Hasta, birinci olarak 17 yaşında derslere odaklanmakta zorlanmaya başladı. Kısa mühlet içinde okuma zahmeti, kısa müddetli hafıza kaybı ve sık sık eşyalarını kaybetme üzere belirtiler gözlemlendi. Vakitle bu şikayetler ilerledi; bir gün evvel olanları hatırlamakta dahi zorlanmaya başladı.
Yapılan beyin taramalarında hafıza ile ilgili olan hipokampus bölgesinde küçülme tespit edildi. Beyin omurilik sıvısı tahlilinde de Alzheimer’a has biyobelirteçler görüldü. Bu datalar, genç yaşına karşın hastada Alzheimer teşhisini destekliyordu.
TÜM OLAYLARIN YÜZDE 10’U
Alzheimer hastalığı çoklukla yaşlı bireylerde görülse de, 65 yaş altı hadiseler “erken başlangıçlı Alzheimer” olarak tanımlanıyor ve tüm olayların yaklaşık yüzde 10’unu oluşturuyor. 30 yaşın altındaki hastalarda hastalık ekseriyetle kalıtsal bir genetik mutasyonla ilişkilendiriliyor ve “ailesel Alzheimer hastalığı (FAD)” olarak isimlendiriliyor.
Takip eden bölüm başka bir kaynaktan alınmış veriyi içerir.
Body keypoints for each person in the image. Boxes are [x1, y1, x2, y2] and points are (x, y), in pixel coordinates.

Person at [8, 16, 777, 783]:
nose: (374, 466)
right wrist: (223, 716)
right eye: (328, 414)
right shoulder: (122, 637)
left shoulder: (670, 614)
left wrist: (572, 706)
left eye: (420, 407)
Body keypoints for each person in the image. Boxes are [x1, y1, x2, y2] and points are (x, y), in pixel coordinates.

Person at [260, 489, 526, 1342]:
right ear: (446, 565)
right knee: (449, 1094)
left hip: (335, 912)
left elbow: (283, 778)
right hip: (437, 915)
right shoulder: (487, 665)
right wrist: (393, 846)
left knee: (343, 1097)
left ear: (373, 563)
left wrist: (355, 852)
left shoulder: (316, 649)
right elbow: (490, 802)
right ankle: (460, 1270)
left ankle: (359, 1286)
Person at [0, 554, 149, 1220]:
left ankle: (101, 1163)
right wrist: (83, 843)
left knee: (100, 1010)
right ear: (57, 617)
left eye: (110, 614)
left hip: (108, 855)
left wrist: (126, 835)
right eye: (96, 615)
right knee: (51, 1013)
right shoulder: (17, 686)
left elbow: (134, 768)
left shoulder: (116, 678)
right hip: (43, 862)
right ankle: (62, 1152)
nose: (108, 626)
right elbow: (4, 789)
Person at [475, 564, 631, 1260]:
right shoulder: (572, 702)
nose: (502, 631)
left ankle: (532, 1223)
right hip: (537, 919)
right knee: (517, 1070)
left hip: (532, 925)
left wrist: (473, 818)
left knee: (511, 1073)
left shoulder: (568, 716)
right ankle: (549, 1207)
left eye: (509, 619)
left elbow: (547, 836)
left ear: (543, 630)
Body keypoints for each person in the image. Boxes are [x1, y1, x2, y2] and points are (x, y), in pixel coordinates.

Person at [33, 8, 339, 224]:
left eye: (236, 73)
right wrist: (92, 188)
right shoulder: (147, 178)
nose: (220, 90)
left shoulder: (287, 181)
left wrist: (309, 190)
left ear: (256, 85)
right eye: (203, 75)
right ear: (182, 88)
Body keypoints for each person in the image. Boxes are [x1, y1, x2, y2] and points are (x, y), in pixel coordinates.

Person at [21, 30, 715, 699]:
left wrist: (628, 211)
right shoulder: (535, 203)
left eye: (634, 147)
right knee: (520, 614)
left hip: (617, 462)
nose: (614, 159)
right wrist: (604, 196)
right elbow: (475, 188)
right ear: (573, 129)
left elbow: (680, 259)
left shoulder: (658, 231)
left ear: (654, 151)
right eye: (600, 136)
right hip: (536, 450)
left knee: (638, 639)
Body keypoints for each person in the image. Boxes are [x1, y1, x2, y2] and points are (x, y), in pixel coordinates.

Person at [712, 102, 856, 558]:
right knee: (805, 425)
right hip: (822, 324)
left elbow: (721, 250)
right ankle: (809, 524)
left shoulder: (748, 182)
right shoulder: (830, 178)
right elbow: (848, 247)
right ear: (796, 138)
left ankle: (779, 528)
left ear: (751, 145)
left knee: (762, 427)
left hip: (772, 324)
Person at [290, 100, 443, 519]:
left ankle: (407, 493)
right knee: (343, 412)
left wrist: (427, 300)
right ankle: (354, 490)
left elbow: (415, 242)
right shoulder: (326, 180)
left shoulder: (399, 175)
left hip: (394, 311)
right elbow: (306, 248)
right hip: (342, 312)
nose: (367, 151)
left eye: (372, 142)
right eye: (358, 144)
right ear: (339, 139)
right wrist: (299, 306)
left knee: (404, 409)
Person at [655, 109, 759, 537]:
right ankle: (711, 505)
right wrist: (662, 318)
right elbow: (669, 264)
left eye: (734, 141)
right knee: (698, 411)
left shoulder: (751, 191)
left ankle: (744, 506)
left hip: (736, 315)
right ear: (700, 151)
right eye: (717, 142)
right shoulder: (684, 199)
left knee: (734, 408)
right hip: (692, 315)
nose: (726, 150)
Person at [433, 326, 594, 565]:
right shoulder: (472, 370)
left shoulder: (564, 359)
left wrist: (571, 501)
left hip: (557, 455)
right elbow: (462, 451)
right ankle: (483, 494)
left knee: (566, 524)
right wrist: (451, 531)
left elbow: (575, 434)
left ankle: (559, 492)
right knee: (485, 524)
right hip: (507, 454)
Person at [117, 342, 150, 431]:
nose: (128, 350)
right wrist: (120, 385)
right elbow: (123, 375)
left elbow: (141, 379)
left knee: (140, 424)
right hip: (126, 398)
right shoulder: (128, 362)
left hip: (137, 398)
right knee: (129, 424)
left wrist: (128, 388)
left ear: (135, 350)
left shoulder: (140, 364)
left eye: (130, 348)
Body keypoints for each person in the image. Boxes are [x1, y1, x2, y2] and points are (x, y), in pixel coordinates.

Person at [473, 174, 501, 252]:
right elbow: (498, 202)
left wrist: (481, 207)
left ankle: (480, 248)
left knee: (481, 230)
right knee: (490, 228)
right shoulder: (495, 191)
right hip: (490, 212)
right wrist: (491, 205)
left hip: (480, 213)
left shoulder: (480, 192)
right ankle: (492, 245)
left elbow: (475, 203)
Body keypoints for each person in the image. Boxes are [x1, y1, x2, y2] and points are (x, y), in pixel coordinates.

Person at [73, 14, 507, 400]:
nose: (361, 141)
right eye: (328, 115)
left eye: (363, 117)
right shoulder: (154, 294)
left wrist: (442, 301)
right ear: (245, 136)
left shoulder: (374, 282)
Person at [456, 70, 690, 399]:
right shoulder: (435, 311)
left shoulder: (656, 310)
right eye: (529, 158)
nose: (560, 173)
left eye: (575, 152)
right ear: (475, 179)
AİLESİNDE HASTALIK GEÇMİŞİ YOK
Ancak bu genç hastada kapsamlı bir genetik tarama yapılmasına karşın, hastalıkla ilişkilendirilen bilinen hiçbir gen mutasyonuna rastlanmadı. Ailesinde de Alzheimer ya da demans geçmişi bulunmuyordu.
Hafıza testlerinde gencin anlık hafıza puanı yaşıtlarına kıyasla yüzde 87, genel hafıza puanı ise yüzde 82 daha düşük çıktı. Bu sonuçlar, hastalığın tesirlerinin ne kadar ileri düzeyde olduğunu gösteriyor.
“BU HADİSE ANLAYIŞIMIZI DEĞİŞTİRDİ”
Hastanın teşhisini koyan takımdan nörolog Jianping Jia, “Bu hadise, Alzheimer’ın başlama yaşına dair anlayışımızı değiştiriyor” diyerek, Alzheimer’ın sadece yaşlılık hastalığı olmadığına dikkat çekti.
Çalışma 2023 Şubat ayında Journal of Alzheimer’s Disease mecmuasında yayımlandı.
Bilim insanları, genç bireylerde görülen Alzheimer hadiselerinin, hastalığın farklı oluşum yollarını anlamak açısından büyük değer taşıdığını vurguladı.